** Start Source extract **
FZU-2150 Fire Game

Fat brother and Maze are playing a kind of special (hentai) game on an N*M board (N rows, M columns). At the beginning, each grid of this board is consisting of grass or just empty and then they start to fire all the grass. Firstly they choose two grids
which are consisting of grass and set fire. As we all know, the fire can spread among the grass. If the grid (x, y) is firing at time t, the grid which is adjacent to this grid will fire at time t+1 which refers to the grid (x+1, y), (x-1, y), (x, y+1), (x,
y-1). This process ends when no new grid get fire. If then all the grid which are consisting of grass is get fired, Fat brother and Maze will stand in the middle of the grid and playing a MORE special (hentai) game. (Maybe it’s the OOXX game which decrypted
in the last problem, who knows.)

You can assume that the grass in the board would never burn out and the empty grid would never get fire.

Note that the two grids they choose can be the same.

Input

The first line of the date is an integer T, which is the number of the text cases.

Then T cases follow, each case contains two integers N and M indicate the size of the board. Then goes N line, each line with M character shows the board. “#” Indicates the grass. You can assume that there is at least one grid which is consisting of grass
in the board.

1 <= T <=100, 1 <= n <=10, 1 <= m <=10

Output

For each case, output the case number first, if they can play the MORE special (hentai) game (fire all the grass), output the minimal time they need to wait after they set fire, otherwise just output -1. See the sample input and output for more details.

Sample Input

4
3 3
.#.
###
.#.
3 3
.#.
#.#
.#.
3 3
...
#.#
...
3 3
###
..#
#.#

Sample Output

Case 1: 1
Case 2: -1
Case 3: 0
Case 4: 2

题意：两个起点，然后问你走完全部#所需要的最少时间。如果不能输出-1.

简单bfs，记录搜索的点数+最长步数即可。
** End Source extract **
• **Brief 1**:
In the Fire Game problem, please swap "minimal time" for "shortest time" and write out the part that opens with the words containing "For each case, output" and closes with "for more details.".
• **Brief 2**:
Extend the Fire Game problem, picking up right after its final line.
The records aren't needed for this.
** Start Listed entries **
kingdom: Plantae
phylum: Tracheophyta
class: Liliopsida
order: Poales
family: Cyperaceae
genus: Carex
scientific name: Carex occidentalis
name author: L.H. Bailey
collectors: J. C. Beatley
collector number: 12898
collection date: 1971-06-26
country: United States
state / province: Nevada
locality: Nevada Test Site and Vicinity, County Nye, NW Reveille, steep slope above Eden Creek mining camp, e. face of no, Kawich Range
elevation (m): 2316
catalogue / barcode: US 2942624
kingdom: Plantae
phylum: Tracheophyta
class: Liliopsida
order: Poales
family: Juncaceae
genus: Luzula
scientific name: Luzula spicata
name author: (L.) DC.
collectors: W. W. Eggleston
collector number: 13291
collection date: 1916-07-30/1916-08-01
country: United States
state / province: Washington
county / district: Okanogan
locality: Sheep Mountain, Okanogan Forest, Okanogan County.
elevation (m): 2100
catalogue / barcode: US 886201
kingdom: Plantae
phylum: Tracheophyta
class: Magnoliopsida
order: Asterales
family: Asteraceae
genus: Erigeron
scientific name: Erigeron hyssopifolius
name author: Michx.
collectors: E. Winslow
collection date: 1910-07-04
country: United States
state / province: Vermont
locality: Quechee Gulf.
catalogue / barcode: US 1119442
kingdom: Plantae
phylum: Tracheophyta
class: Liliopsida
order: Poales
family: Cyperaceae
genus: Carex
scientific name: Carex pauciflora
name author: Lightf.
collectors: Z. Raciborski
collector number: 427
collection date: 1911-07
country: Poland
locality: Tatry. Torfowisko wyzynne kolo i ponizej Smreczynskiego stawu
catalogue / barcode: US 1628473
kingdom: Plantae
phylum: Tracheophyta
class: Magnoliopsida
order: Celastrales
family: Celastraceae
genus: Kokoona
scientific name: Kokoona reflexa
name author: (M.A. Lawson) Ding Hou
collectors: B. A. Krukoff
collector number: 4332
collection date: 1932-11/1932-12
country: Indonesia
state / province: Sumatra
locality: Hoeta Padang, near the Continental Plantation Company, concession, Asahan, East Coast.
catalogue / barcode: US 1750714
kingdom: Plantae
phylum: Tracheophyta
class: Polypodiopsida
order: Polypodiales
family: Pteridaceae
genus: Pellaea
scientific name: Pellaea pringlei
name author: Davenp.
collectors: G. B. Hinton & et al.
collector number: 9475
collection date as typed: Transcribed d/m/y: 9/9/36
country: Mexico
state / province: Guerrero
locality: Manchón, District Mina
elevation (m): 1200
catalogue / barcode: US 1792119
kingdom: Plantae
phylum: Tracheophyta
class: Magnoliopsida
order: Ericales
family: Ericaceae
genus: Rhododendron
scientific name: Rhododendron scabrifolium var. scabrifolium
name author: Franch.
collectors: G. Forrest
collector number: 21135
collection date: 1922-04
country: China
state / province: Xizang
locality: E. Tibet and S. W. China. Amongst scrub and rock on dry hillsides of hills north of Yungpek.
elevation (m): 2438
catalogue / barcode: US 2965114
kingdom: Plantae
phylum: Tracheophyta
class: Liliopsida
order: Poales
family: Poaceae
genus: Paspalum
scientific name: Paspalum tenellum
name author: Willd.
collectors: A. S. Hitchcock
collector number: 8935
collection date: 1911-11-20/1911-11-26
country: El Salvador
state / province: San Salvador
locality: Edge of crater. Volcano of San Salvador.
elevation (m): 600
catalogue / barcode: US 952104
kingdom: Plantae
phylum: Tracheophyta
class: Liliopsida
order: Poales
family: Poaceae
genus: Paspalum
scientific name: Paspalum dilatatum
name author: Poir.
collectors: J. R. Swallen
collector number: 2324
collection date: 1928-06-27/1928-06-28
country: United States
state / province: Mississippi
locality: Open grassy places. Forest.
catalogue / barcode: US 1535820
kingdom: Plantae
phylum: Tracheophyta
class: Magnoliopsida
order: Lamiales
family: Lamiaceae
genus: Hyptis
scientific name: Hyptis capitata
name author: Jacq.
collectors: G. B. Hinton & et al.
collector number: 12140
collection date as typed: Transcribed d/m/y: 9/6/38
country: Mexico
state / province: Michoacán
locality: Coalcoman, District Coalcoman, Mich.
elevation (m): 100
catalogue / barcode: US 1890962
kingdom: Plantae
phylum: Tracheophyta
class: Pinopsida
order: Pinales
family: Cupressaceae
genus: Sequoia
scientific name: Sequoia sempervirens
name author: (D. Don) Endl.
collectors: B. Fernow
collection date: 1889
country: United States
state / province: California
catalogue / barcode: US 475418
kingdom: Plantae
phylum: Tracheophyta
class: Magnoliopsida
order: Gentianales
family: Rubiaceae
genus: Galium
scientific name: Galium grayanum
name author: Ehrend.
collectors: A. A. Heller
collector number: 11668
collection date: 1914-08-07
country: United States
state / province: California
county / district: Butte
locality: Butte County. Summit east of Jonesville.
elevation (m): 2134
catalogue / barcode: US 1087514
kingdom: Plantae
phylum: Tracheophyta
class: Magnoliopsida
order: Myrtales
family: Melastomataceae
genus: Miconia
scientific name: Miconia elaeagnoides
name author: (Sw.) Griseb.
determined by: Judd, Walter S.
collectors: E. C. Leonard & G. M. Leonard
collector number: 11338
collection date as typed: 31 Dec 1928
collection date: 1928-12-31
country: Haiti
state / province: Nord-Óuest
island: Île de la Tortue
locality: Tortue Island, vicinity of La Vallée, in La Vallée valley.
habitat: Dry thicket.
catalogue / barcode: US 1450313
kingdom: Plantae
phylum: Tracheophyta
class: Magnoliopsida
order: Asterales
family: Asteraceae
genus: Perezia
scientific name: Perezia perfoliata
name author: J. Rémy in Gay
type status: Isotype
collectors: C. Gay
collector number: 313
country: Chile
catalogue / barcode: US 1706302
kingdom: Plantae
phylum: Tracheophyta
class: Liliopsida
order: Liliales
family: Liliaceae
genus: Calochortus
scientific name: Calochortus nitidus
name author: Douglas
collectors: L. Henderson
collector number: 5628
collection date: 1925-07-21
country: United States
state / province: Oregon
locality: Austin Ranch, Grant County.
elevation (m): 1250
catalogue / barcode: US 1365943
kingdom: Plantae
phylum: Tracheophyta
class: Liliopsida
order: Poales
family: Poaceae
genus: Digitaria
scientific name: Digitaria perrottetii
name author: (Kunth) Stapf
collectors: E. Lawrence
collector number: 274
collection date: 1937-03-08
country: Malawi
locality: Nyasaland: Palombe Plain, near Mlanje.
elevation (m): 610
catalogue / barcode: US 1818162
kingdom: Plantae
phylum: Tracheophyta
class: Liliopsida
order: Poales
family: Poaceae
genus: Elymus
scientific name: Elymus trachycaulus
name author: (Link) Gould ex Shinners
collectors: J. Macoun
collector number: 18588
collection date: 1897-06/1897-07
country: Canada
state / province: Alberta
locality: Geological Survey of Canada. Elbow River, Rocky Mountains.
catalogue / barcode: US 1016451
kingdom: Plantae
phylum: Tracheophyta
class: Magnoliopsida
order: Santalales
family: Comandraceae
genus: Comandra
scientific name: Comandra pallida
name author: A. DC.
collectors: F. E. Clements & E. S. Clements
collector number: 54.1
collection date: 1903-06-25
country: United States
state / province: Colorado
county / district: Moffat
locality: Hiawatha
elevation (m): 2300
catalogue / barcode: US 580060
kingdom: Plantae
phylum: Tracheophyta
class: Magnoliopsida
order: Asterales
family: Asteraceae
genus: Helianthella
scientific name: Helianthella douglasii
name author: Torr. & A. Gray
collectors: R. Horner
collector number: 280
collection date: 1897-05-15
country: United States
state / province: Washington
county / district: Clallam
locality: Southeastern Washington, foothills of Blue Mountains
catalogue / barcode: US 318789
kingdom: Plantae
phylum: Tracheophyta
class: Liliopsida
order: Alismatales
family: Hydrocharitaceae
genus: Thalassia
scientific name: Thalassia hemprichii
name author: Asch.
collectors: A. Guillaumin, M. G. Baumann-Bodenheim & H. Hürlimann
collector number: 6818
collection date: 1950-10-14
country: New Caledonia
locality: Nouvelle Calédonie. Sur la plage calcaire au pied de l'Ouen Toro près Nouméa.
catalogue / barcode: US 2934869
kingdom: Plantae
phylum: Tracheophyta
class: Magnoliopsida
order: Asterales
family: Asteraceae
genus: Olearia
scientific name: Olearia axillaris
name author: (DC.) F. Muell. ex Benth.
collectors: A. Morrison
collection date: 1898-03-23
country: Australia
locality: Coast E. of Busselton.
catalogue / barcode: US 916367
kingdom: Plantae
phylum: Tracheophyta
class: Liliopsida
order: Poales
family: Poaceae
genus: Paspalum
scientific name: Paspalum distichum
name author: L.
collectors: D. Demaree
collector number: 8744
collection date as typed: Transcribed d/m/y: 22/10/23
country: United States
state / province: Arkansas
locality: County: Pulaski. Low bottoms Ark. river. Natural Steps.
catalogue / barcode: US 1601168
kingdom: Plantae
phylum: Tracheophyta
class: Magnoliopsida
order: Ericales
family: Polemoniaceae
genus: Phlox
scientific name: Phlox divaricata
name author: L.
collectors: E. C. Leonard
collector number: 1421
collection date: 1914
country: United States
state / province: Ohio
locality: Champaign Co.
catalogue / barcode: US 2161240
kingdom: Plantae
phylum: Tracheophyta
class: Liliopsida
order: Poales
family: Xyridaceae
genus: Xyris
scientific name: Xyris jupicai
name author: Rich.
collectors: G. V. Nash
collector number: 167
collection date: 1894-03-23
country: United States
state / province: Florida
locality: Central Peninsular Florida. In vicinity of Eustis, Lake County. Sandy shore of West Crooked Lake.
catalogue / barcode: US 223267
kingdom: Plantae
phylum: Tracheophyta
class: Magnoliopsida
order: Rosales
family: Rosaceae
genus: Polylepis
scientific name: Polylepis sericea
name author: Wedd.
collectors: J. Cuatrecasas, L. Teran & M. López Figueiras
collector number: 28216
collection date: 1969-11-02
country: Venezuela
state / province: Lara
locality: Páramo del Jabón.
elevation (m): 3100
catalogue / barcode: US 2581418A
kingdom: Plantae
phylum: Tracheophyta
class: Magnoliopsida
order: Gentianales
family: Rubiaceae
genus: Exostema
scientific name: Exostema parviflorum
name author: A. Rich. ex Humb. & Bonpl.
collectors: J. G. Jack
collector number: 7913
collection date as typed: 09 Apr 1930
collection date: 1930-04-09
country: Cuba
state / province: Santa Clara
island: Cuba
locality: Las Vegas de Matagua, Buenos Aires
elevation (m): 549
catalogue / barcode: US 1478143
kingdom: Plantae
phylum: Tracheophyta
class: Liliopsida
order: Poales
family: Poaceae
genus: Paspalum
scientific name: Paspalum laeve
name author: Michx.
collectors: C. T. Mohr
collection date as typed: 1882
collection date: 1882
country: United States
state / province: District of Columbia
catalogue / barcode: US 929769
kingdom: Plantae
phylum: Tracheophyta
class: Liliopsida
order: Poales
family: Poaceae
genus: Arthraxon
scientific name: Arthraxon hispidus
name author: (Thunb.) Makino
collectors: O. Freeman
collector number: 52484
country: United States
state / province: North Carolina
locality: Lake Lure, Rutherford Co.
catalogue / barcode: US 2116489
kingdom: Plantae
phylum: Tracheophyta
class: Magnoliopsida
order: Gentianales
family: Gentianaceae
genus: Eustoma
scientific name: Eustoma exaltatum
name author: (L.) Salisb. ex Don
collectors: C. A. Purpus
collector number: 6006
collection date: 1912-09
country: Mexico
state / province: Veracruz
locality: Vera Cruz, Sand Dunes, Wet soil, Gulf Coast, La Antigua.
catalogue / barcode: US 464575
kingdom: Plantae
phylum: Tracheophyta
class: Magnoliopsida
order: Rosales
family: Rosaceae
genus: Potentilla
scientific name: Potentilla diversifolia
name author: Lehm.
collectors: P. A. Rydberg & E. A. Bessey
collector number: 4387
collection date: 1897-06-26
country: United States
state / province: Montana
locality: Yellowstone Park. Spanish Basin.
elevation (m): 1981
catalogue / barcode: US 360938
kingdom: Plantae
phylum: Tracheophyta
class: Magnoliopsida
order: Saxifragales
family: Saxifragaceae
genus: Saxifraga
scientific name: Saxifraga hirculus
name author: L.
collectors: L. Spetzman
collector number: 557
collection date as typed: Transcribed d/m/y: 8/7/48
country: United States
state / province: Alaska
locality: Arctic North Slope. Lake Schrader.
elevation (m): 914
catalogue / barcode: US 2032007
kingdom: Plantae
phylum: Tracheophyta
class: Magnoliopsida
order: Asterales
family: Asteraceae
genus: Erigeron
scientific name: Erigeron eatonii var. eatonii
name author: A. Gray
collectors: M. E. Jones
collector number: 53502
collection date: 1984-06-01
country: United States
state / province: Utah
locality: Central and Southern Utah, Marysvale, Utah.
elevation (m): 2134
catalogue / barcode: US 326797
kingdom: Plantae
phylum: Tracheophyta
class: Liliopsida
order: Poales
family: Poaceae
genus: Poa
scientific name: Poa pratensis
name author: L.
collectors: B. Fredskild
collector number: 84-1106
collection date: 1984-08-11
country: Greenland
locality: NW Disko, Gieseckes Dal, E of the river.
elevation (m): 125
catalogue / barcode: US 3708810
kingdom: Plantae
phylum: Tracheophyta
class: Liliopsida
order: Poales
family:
** End Listed entries **
• **Written reply 1**:
For each case, output the case number first, if they can play the MORE special (hentai) game (fire all the grass), output the shortest time they need to wait after they set fire, otherwise just output -1. See the sample input and output for more details.

• **Written reply 2**:
#include <cstdio>
#include <queue>
#include <cstring>

using namespace std;
const int MAXN=100+7;
int n ,m;
char tu[12][12];
int x[MAXN],y[MAXN];
bool vis[12][12];
int dx[4]={0,0,1,-1};
int dy[4]={1,-1,0,0};
int cnt;
int sum,MAX;
struct node
{
int x,y,step;
node(int a,int b,int c)
{
x=a;
y=b;
step=c;
}
};

void bfs(int sx1,int sy1,int sx2,int sy2)
{
queue<node>q;
memset(vis,0,sizeof(vis));
vis[sx1][sy1]=1;
q.push(node(sx1,sy1,0));
if(sx1!=sx2||sy1!=sy2)
{
vis[sx2][sy2]=1;
q.push(node(sx2,sy2,0));
}
sum=MAX=0;

while(!q.empty())
{
node u=q.front();
q.pop();
sum++;
MAX=max(MAX,u.step);
for(int i = 0;i < 4 ; ++i)
{
int nx=u.x+dx[i];
int ny=u.y+dy[i];
if(nx>=0&&nx<n&&ny>=0&&ny<m&&!vis[nx][ny]&&tu[nx][ny]=='#')
{
vis[nx][ny]=1;
q.push(node(nx,ny,u.step+1));
}
}
}
}
int main()
{
int t;
scanf("%d",&t);
int ca=0;
while(t--)
{
ca++;
cnt=0;
scanf("%d%d",&n,&m);
for(int i = 0 ; i < n ; ++i)
{
scanf("%s",tu[i]);
for(int j = 0 ; j < m ; ++j)
{
if(tu[i][j] == '#')
{
x[cnt]=i;
y[cnt++]=j;
}
}
}
printf("Case %d: ",ca);
int ans=1e9;
for(int i = 0;i < cnt; ++i)
for(int j = 0;j < cnt; ++j)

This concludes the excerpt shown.